* **To do**: Show all lines of the listing that hold the word "prison".

━━━━━ Data under study

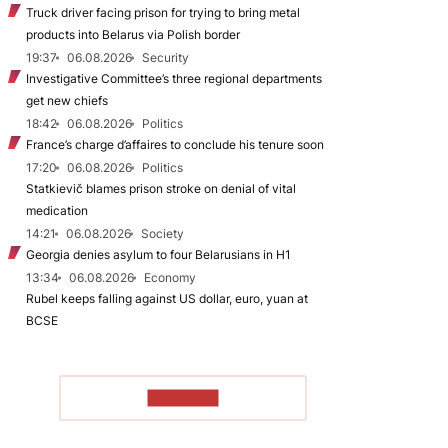
Truck driver facing prison for trying to bring metal
products into Belarus via Polish border
19:37
06.08.2026
Security
Investigative Committee’s three regional departments
get new chiefs
18:42
06.08.2026
Politics
France’s charge d’affaires to conclude his tenure soon
17:20
06.08.2026
Politics
Statkievič blames prison stroke on denial of vital
medication
14:21
06.08.2026
Society
Georgia denies asylum to four Belarusians in H1
13:34
06.08.2026
Economy
Rubel keeps falling against US dollar, euro, yuan at
BCSE
TO READ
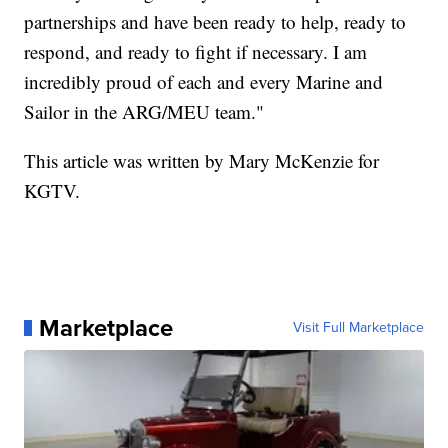
partnerships and have been ready to help, ready to
respond, and ready to fight if necessary. I am
incredibly proud of each and every Marine and
Sailor in the ARG/MEU team."
This article was written by Mary McKenzie for
KGTV.
Marketplace
Visit Full Marketplace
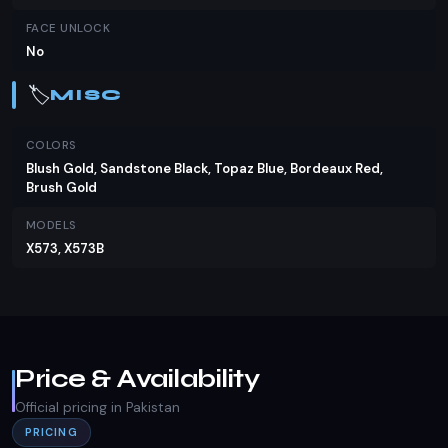
FACE UNLOCK
No
🏷️
MISC
COLORS
Blush Gold, Sandstone Black, Topaz Blue, Bordeaux Red,
Brush Gold
MODELS
X573, X573B
Price & Availability
Official pricing in Pakistan
PRICING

━━━━━━━━━━

* **Reply**:
Truck driver facing prison for trying to bring metal
Statkievič blames prison stroke on denial of vital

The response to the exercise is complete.